Uranium expects to produce 3,630 tonnes in 2009 and some 4,990 tonnes a year later.
Dominion will commission a second autoclave this year, Froneman said. “Analysts were expecting a fully commissioned plant this year and that’s what we’ll deliver on.”
The South Inkai uranium processing plant in Kazakhstan, which began production on schedule, will miss output targets because of delays in the building of a copper smelter in the country, which was to have supplied acid to the uranium project for in-site leaching of uranium-bearing ore.
Uranium One will import sulphuric acid for six months, but finding rolling stock that can move the material is proving to be
a challenge, Froneman said.
In the interim Uranium One will secure a more reliable dedicated out-of-country source of acid, which is in high demand from a growing uranium production sector.

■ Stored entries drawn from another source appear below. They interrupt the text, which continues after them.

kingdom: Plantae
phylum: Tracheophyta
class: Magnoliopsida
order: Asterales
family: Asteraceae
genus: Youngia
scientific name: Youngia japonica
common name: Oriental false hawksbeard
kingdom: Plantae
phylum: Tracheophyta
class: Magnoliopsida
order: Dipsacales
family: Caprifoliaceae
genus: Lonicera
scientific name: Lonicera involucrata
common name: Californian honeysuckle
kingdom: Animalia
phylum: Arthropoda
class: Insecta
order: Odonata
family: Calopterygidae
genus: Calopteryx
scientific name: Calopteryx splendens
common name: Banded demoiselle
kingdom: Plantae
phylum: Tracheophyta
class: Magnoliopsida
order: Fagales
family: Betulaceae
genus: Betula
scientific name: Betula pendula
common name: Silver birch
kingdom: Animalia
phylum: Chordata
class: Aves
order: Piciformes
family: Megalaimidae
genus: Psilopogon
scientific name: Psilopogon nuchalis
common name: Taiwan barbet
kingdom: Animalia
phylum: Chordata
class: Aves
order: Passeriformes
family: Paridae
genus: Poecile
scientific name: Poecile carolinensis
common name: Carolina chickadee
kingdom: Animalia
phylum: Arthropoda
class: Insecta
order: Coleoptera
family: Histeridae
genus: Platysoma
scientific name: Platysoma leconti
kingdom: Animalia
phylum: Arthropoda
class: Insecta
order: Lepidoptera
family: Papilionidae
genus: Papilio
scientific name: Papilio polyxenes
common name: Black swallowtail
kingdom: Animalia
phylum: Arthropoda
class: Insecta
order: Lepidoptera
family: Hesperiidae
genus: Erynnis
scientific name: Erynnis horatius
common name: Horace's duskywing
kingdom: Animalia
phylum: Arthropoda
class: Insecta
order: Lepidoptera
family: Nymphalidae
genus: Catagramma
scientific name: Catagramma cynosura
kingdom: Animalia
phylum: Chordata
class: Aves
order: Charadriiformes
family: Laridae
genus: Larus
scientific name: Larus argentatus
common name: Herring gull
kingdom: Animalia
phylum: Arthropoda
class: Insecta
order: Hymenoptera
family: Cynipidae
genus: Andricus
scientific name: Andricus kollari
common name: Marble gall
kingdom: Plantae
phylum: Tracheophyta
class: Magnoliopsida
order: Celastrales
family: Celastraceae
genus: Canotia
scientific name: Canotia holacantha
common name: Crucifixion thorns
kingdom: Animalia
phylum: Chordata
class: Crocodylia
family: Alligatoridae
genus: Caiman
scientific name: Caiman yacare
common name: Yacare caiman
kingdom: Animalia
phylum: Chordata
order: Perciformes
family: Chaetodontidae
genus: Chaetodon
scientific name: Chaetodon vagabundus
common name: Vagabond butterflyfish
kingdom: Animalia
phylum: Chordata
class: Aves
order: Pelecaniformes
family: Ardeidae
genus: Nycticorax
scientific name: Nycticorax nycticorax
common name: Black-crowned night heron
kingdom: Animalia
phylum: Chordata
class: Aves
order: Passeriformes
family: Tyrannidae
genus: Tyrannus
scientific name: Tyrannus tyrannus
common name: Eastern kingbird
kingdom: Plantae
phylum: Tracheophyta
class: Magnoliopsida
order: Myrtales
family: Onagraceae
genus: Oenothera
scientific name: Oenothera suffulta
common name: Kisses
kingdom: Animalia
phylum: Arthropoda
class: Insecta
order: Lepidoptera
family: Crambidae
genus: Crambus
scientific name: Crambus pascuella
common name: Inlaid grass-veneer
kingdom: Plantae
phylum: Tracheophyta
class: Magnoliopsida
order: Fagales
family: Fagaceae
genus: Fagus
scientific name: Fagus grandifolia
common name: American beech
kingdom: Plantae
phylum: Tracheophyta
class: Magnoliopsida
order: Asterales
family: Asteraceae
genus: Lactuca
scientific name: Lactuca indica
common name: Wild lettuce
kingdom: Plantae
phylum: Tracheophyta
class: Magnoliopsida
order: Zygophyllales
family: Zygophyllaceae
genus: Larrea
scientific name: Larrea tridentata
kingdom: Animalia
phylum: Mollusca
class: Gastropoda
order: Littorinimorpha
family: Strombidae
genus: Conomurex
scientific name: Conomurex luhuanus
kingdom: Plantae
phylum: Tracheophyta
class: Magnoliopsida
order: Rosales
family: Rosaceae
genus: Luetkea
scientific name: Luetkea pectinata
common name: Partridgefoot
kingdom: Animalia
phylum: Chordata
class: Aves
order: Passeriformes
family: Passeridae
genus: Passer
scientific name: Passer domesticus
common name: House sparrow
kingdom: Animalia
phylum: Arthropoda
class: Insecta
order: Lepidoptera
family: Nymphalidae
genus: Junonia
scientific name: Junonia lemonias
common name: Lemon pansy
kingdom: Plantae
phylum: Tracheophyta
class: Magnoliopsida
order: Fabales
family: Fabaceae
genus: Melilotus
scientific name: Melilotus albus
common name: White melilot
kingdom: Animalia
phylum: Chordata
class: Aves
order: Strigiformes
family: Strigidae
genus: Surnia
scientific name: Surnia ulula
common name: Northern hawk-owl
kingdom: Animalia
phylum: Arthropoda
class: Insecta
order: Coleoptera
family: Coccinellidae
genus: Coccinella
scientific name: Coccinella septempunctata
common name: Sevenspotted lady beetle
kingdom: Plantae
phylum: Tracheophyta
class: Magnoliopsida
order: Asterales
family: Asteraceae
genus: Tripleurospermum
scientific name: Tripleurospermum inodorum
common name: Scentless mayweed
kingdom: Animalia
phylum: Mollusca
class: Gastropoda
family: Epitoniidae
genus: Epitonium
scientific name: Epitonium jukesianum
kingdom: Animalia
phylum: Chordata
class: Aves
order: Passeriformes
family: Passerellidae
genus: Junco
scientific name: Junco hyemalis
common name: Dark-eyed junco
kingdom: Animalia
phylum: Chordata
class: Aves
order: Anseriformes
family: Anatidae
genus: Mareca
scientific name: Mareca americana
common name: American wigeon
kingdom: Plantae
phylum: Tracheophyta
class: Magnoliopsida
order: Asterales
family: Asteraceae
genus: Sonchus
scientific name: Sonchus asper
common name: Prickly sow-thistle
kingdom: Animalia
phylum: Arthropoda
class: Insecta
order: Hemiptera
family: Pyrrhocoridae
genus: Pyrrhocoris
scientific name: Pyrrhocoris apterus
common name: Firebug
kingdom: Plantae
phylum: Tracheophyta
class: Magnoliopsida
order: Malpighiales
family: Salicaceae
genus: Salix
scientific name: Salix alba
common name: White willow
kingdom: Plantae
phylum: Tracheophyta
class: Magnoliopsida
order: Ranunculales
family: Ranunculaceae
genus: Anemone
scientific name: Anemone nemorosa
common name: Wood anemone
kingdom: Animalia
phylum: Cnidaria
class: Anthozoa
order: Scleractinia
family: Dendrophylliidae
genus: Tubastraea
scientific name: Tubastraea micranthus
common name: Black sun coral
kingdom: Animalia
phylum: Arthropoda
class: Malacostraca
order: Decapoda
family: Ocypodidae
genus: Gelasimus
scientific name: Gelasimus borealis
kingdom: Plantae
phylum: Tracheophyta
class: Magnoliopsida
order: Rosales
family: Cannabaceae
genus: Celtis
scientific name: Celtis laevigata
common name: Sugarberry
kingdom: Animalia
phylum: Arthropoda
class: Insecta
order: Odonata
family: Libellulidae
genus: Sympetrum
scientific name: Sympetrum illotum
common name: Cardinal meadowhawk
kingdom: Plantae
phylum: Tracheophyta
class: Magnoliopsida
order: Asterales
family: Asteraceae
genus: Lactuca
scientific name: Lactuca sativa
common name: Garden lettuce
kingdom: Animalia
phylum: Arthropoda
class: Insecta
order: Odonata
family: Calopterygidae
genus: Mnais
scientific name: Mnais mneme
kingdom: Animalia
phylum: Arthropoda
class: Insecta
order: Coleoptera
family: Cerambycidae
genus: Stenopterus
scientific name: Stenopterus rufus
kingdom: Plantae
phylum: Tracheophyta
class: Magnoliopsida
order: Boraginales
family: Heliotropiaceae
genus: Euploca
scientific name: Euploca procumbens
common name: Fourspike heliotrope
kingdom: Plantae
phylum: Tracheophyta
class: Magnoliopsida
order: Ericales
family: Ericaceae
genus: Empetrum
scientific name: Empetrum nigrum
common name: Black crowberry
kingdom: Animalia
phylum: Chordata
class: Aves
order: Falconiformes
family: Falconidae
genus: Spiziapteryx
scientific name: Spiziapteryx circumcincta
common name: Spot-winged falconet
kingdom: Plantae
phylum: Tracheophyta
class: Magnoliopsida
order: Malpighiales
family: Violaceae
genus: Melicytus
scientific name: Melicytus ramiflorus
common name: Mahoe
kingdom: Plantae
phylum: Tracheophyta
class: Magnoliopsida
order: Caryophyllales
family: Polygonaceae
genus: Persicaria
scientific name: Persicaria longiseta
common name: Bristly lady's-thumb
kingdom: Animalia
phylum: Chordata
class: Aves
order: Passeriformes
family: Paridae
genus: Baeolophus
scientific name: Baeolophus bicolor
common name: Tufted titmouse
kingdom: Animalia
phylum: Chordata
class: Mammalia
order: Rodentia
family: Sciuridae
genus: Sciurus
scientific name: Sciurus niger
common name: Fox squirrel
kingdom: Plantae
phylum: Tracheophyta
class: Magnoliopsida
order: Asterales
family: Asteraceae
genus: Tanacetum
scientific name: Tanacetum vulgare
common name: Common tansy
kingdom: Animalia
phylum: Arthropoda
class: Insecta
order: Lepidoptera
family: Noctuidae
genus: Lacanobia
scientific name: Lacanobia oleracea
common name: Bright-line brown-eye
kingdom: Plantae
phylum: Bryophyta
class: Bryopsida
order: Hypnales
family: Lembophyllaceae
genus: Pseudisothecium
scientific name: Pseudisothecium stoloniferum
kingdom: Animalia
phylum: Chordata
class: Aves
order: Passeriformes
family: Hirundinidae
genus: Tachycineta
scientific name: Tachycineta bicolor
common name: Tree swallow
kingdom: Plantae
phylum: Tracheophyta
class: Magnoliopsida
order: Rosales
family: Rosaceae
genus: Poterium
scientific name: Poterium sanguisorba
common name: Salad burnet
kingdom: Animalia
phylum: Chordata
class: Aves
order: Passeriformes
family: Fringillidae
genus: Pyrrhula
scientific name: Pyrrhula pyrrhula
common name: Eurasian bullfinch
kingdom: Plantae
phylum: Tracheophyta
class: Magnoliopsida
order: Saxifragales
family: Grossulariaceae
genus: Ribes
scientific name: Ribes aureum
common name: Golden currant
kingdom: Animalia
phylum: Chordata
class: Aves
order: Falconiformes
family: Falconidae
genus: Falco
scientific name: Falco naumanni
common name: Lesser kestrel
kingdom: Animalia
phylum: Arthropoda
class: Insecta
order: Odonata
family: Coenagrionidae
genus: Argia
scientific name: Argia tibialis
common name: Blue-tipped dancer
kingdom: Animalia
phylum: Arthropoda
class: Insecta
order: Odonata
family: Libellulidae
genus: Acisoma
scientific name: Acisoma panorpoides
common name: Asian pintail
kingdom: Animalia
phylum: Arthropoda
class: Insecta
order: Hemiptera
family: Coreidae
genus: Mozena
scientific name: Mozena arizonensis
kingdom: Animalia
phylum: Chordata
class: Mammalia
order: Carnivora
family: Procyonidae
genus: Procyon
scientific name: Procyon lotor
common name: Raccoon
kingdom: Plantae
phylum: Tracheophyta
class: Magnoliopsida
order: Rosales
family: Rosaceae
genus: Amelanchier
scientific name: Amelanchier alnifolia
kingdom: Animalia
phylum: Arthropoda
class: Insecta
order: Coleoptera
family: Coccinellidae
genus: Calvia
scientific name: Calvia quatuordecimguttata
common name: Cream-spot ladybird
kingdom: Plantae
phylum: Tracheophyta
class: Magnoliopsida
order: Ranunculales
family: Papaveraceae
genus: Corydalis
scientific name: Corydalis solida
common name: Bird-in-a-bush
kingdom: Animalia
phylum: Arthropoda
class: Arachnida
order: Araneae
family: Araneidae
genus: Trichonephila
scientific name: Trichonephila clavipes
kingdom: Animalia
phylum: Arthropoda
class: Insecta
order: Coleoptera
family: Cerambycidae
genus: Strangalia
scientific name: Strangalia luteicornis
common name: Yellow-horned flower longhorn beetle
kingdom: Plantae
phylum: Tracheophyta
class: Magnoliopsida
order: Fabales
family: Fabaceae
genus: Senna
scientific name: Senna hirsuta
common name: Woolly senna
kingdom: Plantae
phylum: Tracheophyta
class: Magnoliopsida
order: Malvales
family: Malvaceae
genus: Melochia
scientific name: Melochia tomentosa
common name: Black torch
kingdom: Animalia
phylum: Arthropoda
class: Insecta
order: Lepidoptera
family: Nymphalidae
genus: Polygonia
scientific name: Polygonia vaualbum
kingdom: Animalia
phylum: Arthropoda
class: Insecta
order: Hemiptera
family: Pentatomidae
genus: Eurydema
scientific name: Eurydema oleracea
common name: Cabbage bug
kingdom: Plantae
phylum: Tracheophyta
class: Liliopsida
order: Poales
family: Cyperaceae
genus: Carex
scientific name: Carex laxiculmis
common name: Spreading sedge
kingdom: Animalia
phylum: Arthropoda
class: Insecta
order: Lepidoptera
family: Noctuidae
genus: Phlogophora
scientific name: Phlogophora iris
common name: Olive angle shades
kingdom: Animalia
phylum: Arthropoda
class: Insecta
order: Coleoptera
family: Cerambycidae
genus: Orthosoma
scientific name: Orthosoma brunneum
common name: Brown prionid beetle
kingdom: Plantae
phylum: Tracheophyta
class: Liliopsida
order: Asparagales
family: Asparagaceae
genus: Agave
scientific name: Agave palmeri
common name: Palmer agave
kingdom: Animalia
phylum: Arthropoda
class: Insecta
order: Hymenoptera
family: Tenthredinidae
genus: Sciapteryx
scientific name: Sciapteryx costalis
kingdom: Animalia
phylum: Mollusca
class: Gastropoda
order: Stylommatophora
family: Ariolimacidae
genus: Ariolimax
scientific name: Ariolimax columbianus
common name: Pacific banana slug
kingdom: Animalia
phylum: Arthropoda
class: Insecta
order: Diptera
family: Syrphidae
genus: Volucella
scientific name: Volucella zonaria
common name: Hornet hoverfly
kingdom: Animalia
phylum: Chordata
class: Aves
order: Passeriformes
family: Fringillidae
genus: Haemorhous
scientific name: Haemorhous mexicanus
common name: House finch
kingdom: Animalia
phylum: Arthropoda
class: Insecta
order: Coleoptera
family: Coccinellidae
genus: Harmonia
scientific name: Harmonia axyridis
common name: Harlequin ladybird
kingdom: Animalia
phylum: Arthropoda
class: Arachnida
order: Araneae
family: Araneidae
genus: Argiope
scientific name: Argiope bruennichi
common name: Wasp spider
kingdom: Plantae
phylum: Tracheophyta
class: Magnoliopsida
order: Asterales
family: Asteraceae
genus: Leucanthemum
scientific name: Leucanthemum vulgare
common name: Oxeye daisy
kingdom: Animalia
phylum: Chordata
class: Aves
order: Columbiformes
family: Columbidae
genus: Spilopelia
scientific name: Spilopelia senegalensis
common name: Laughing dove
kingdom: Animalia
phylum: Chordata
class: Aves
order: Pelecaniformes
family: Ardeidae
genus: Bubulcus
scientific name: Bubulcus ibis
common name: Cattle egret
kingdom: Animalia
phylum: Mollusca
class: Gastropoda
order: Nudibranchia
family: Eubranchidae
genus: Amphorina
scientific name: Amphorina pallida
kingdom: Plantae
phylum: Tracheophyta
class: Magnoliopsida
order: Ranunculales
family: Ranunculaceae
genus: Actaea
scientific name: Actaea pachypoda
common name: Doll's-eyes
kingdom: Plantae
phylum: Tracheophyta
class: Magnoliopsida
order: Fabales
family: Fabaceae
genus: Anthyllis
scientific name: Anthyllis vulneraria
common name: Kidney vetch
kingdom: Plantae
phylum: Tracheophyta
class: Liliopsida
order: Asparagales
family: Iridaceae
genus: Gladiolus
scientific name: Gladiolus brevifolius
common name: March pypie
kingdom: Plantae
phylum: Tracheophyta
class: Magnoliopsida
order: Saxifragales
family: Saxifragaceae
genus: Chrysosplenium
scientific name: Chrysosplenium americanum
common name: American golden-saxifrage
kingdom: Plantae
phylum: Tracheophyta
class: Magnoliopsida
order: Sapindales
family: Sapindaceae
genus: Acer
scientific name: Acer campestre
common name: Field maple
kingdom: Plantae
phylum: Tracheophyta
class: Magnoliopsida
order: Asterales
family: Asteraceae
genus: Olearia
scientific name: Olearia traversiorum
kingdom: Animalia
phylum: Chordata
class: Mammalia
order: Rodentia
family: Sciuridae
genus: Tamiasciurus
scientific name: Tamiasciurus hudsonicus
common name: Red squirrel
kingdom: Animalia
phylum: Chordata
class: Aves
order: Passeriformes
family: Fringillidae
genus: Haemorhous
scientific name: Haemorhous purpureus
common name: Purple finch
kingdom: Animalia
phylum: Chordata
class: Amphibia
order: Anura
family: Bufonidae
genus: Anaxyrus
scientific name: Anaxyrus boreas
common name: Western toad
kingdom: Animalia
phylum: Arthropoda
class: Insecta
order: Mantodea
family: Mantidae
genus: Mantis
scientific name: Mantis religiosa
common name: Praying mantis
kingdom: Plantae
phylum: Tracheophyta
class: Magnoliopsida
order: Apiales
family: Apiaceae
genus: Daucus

Froneman reckoned it will take about two years to build a sulphuric acid plant in Kazakhstan. One of the partners in the project is Kazatomprom. Uranium One holds a 20% stake in the venture and its capital commitment is put at $20m.
The sulphuric acid shortfall for uranium miners in Kazakhstan could be solved by the start of 2008, Reuters reported, citing state nuclear company Kazatomprom.
Kazatomprom, the world's third largest uranium producer, said it had concluded contracts with new suppliers from Uzbekistan, supplying 10,000 tonnes of sulphuric acid to the end of 2007, the newswire reported.
Kazatomprom's subsidiaries are negotiating with Russian enterprises, such as Uralskiy Mining-Metallurgical Plant and Atompromtex, for delivery of additional
quantities of sulphuric acid from the beginning of 2008, Kazatomprom said in a statement to Reuters.